Michiganders discuss gun safety reform and firearm injury prevention; look ahead to issue in 2024
WASHINGTON (Gray DC) - After a series of mass shooting throughout the year, some say there is more momentum now to pass gun safety reform laws and it could be a key issue for some candidates running in 2024.
States like Michigan have already passed gun safety reform laws, including universal background checks, red flag laws and safe storage requirements around children.
And now, a major candidate for U.S. Senate in the state, Congresswoman Elissa Slotkin (D - MI), has made gun reforms a key priority for her campaign.
“The ground is shifting on this issue. And Americans of all stripes, including and especially gun owners, hunters, sportsmen, are demanding basic gun safety measures that will help save the lives of their children,” said Rep. Slotkin.
Just outside Detroit in Waterford, MI, Gray Television’s Stetson Miller met up with some of those gun owners that are part of the group, Giffords Gun Owners for Safety. It was created by former Congresswoman Gabby Giffords after she was shot while meeting with constituents in Arizona.

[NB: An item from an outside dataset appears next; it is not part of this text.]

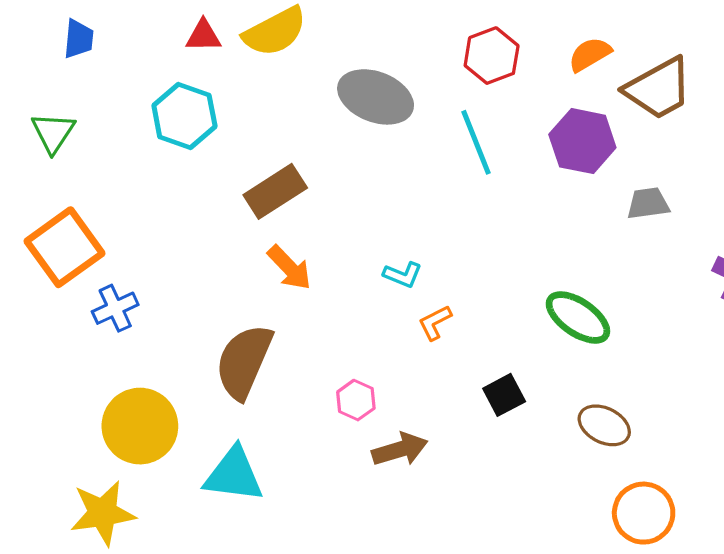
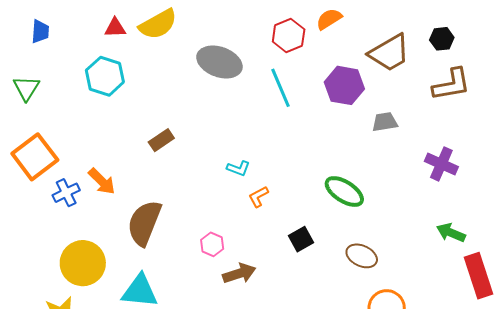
orange semicircle: (590, 54) -> (329, 19), moved
brown rectangle: (275, 191) -> (161, 140), moved, size x0.7
orange arrow: (289, 268) -> (102, 181), moved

“We are that middle ground. We are gun owners, but we very much care about safety. Common sense in the middle. We want everybody to be safe,” said Christin Perry, Senior Ambassador Giffords Gun Owners for Safety in Michigan.
“I think there’s more awareness in the public of how bad gun violence is becoming and that there are solutions that can be made that don’t take away your rights, but they do decrease gun violence,” said Mark Moore, Michigan Chapter Advocate for Giffords Gun Owners for Safety.
Some in Michigan are also looking for solutions to prevent gun violence, such as the team at the University of Michigan’s Institute for Firearm Injury Prevention - a one-of-its-kind institute formed in 2018 that works to address the root causes of, and finds potential solutions for gun violence.
“The institute has served as sort of a home base for a national conversation around firearm injury prevention,” said Dr. Justin Heinze, Co-Director of School Safety Section at the institute.
The institute studies every day gun violence happening in places like Flint and Detroit as well as mass shootings to figure out what might work to prevent gun violence.
“Our job, I think, is to continue to ask these questions, see if we can identify data sources or individuals who have experiences that we can draw and learn from all in the hope that we can start to design some of those things to stop it from happening again,” he said.
Heinze said some of topics they study include how likely someone is to experience violence after coming to an emergency room, firearm storage and spaces where gun violence has happened.
“If you make a park or if you create a community garden, we have found that that can have a positive effect on the surrounding properties and actually reduce some violence,” said Dr. Heinze.
Heinze also said that policy makers are also now coming to them for information about how to handle gun violence.